Multimodal, Capsule, and VLM Systems

Multimodal module families

grilly.nn.multimodal includes several fusion strategies:

BottleneckFusion
PerceiverIO
CrossModalAttentionFusion
ImageBindFusion
PerceiverResampler
FlamingoFusion
VisionLanguageModel and VLMLayer

These modules allow cross-modal reasoning across text, vision, and other feature streams.

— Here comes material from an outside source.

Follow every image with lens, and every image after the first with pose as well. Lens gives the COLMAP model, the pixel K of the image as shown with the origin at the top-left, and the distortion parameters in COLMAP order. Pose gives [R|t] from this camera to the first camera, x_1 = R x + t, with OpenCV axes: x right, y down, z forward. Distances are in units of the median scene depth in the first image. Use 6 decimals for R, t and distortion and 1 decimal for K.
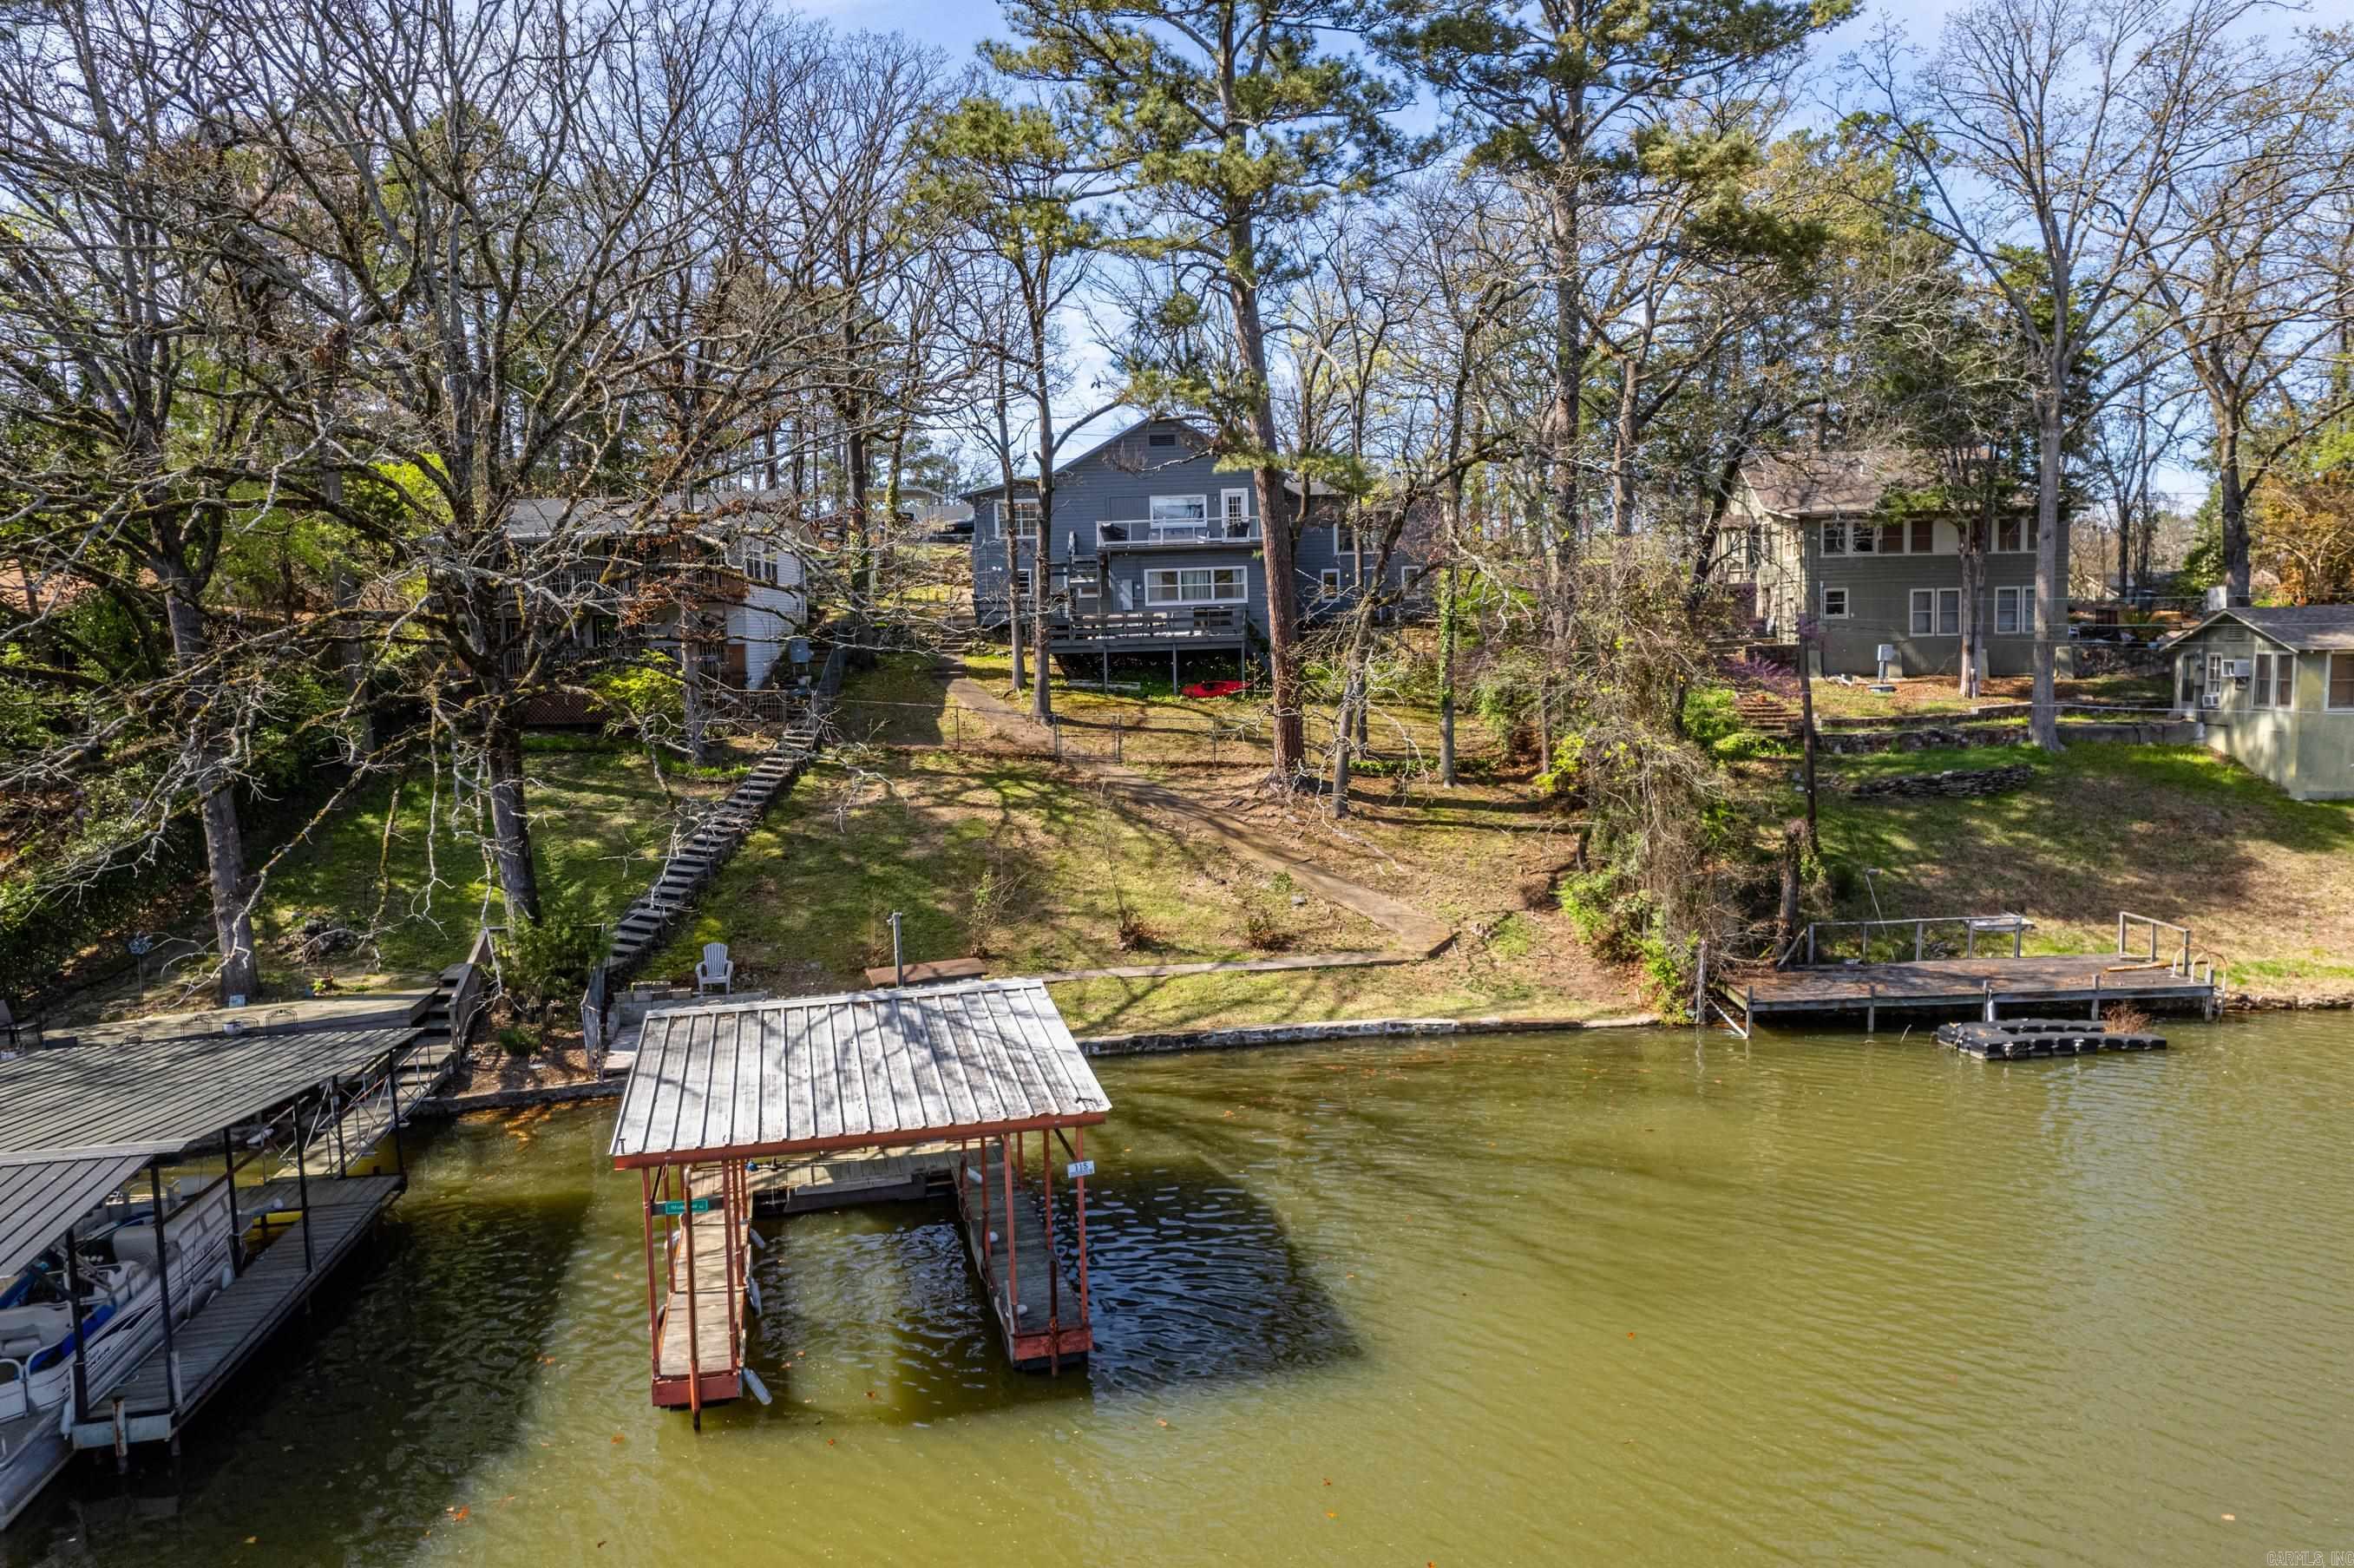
lens RADIAL K [[1517.2, 0, 1177.0], [0, 1517.2, 784.0], [0, 0, 1]] dist [-0.002443, 0.000068]
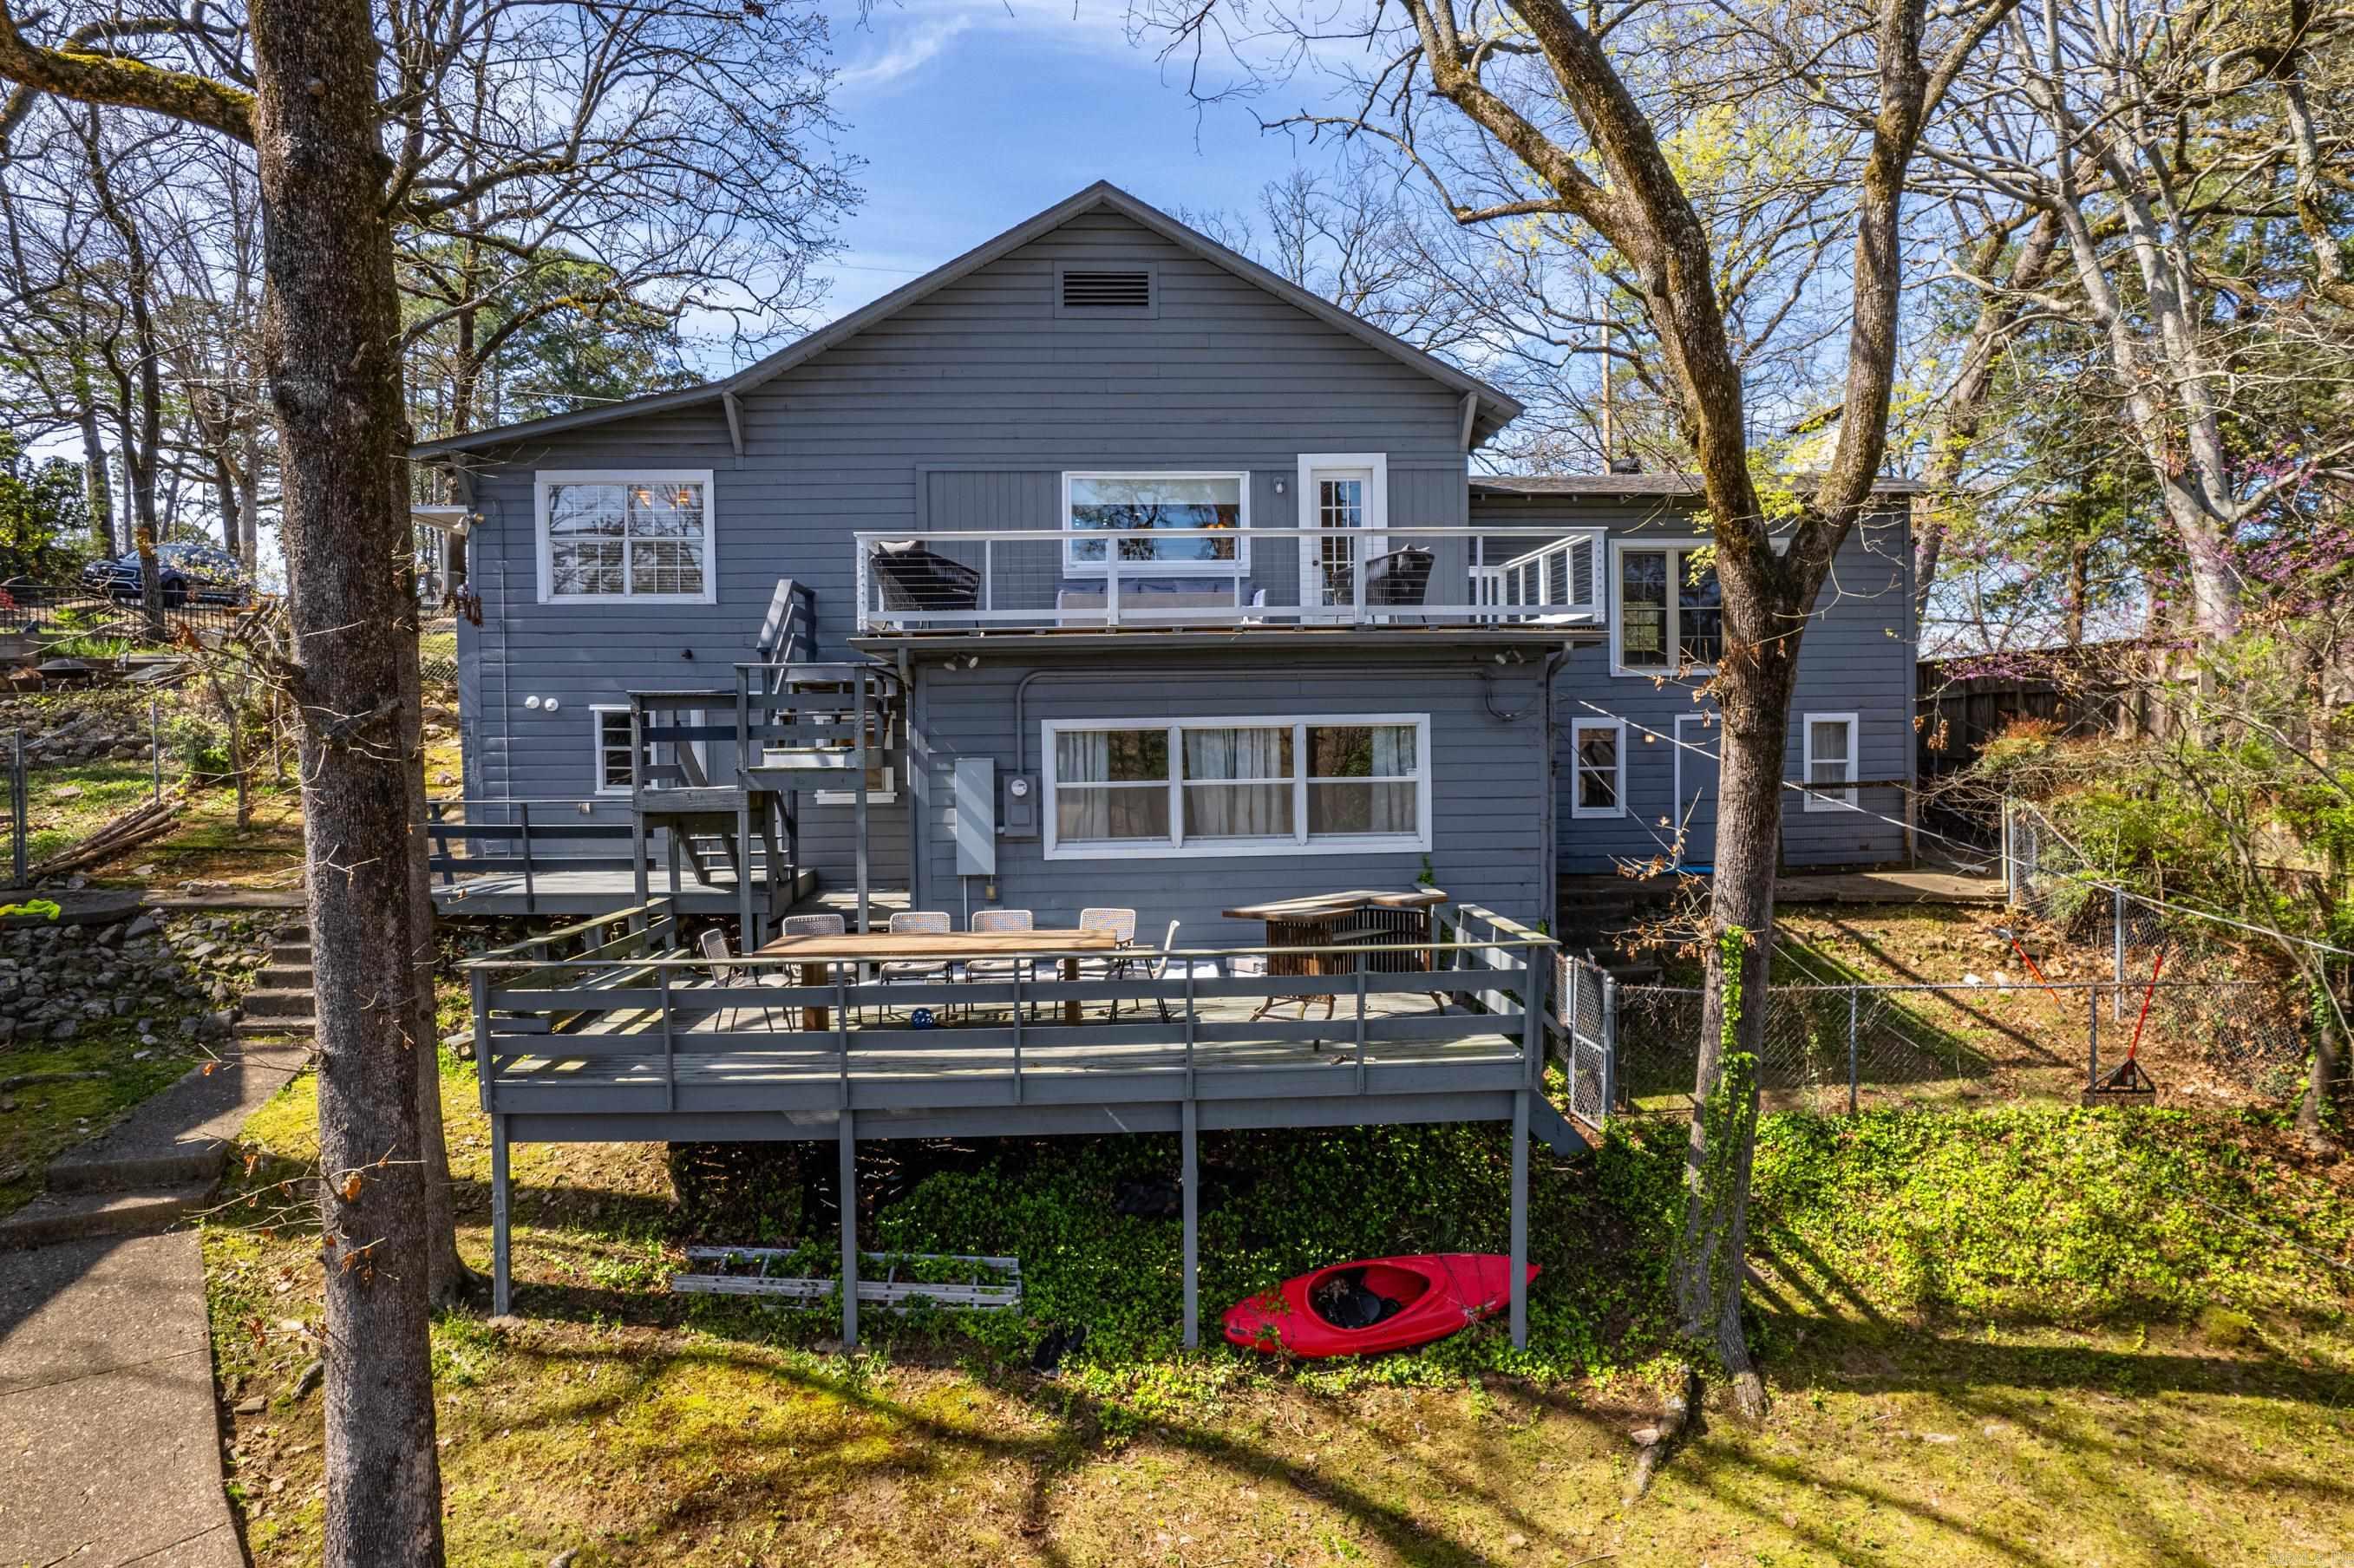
lens RADIAL K [[1517.1, 0, 1177.0], [0, 1517.1, 784.0], [0, 0, 1]] dist [-0.002443, 0.000068]
pose [[0.996598, 0.013432, 0.081318, -0.019505], [-0.007452, 0.997275, -0.073400, -0.111927], [-0.082082, 0.072545, 0.993982, 0.741859]]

When to use which approach

Start with BottleneckFusion when you need efficient two-stream fusion.
Use PerceiverIO for variable-length multimodal input handling.
Use VisionLanguageModel stack when building end-to-end VLM-style systems.

Design choices

The multimodal subsystem is intentionally pluralistic:

Multiple fusion architectures are provided because no single strategy wins across all modality/sequence regimes.
Bottleneck and resampler options target memory/compute efficiency.
VLM-oriented layers are exposed alongside lower-level fusion blocks so teams can choose between rapid assembly and custom architecture work.

Example: simple multimodal fusion

import numpy as np
import grilly.nn as nn

fusion = nn.BottleneckFusion(d_model=256, num_bottlenecks=32, num_heads=8)

vision = np.random.randn(2, 64, 256).astype(np.float32)
text = np.random.randn(2, 32, 256).astype(np.float32)

fused = fusion(vision, text)
print(fused.shape)

Design considerations

Keep modality embeddings in compatible dimensions before fusion.
Monitor sequence lengths because attention cost still scales with token counts.
Use pooling or resampling to reduce large modality streams early.